Think about the master at this point in the story. He has entrusted slaves with vast amounts of money. At a time when slaves were expected to do their jobs for little or no pay and could expect to receive little or no recognition, the master’s response to their investment strategies is striking. He compliments the first two slaves extravagantly. He increases their responsibilities as a reward. He even welcomes them into his home—“enter into the joy of your master.”
The listeners of Jesus would have understood Jesus’ point. This master is kind, generous, trusting, responsive, welcoming.
Then we have slave #3, and the slave says to the master, “I knew you were a harsh man…so I was afraid, and went and hid your talent in the ground.” (25:24-25) This slave is not describing the master as we know him. This slave sees the master as cruel, harsh, almost—evil.
And the shock for Jesus’ audience becomes complete, as the kind and benevolent master calls this slave wicked and lazy, gives his talent to the one with ten, and orders him thrown into the outer darkness, where there is weeping and gnashing of teeth.
And so, here’s a question: Why was this one who buried his treasure ‘wrong?’ What did he do that was so terrible that earned him the wrath of his master?
One help in interpreting the meaning of this parable is found in its first words: “For it is as if…” (25:14) What is “as if?” If we back up just a little bit in this chapter 25 of Matthew, we can see that Jesus tells another parable, which begins, “Then the kingdom of heaven will be like this” (Matt. 25:1). The “it” is the kingdom.” This parable is about the kingdom of heaven, or the kingdom of God, of the kingdom of Christ…all terms used interchangeably in the gospels.
The talents, the many years of wages entrusted to the slaves, is not money, but something far more precious. The talent is the treasure of God’s kingdom breaking into our world through the life, death and resurrection of his Son Jesus, to save us, to rescue us from sin and death, to declare to us that we are children of God – loved, valued, forgiven – and that we have a place and a home with God forever. The Bible calls this message, the gospel.
The gospel, the good news of Christ, is the talent that has been entrusted to us. That changes how we look at this third servant. When the treasure is the gospel, then burying it is an act of supreme disobedience toward God. The first two servants, instead of burying the treasure, traded with it. In other words, they took it out into the world and shared it with others.

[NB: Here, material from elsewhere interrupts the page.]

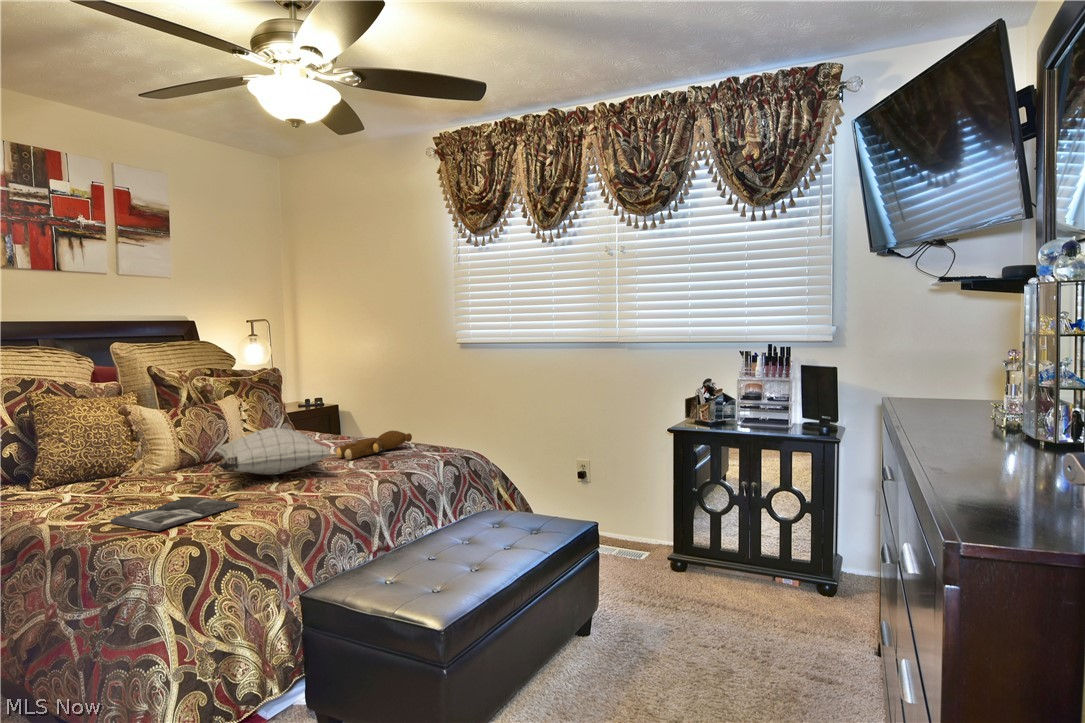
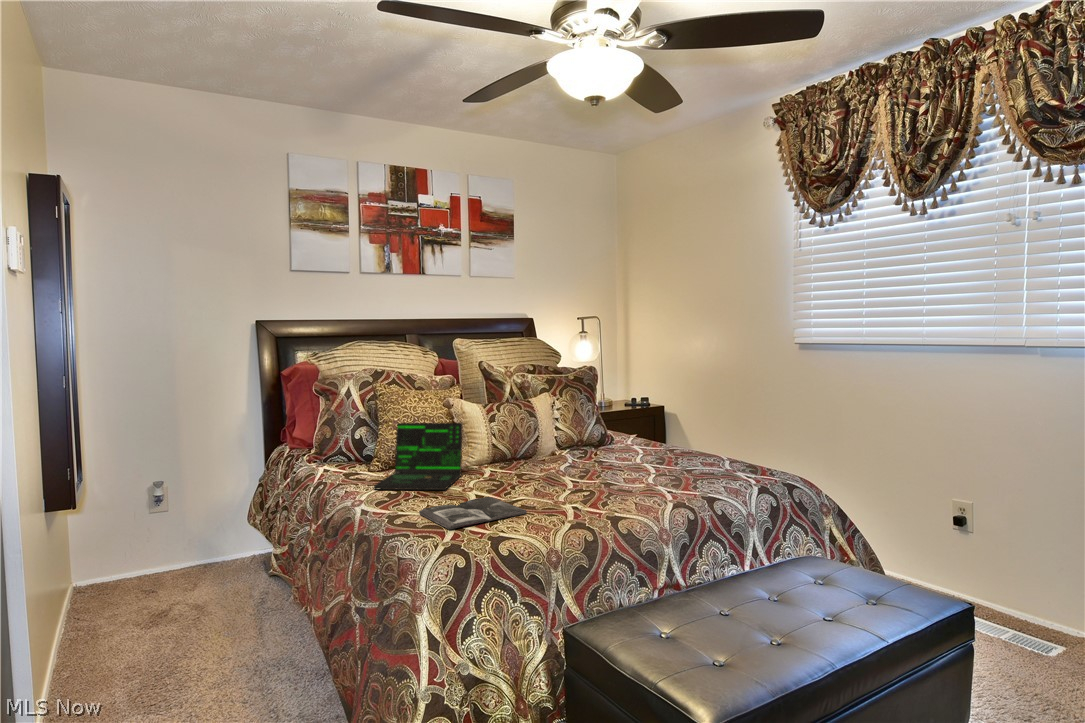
laptop: none [33,427,166,508] -> present [374,423,479,490]
pillow: present [215,428,331,475] -> none [515,433,626,482]
teddy bear: present [336,431,412,460] -> none [638,445,724,474]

Jesus’ instruction to us, through this parable, is this: “Risk everything to share this treasure.”
“Risk everything to share this gospel. Proclaim it in your speaking and in your living. Share this gospel by your actions, by your love, your kindness, your generosity, your faithfulness, your involvement in your church. Teach it to your children and to their children, and to their children’s children.”
This is the big enchilada. This is the pearl of great price. There is nothing of greater value.
The gospel is not something to be buried. It is something to be shared.
We heard these words sang by the choir today:
“Christ, the blessed One, gives to all, Wonderful words of life;
Sweetly echo the Gospel call, Wonderful words of life;
Offer pardon and peace to all, Wonderful words of life.”
These wonderful words of life is the treasure that has been entrusted to us. And we have a mission – to share with others this treasure we’ve been given. That mission will lead us to all kinds of things: from welcoming and serving and helping people in need, to our involvement in the ministries of St. John church, to the giving of our finances to support the church’s preaching and teaching of this gospel.
Friends, Jesus has given us a treasure beyond our imagining, greater wealth than we’ve ever hoped to see in our lifetimes. We are loved, valued, and forgiven. We have an eternal home with God. We are his children forever. Let’s step out of our comfort zone and take a risk by given of ourselves, our time, our abilities, and our finances to make sure this gospel message gets shared with others.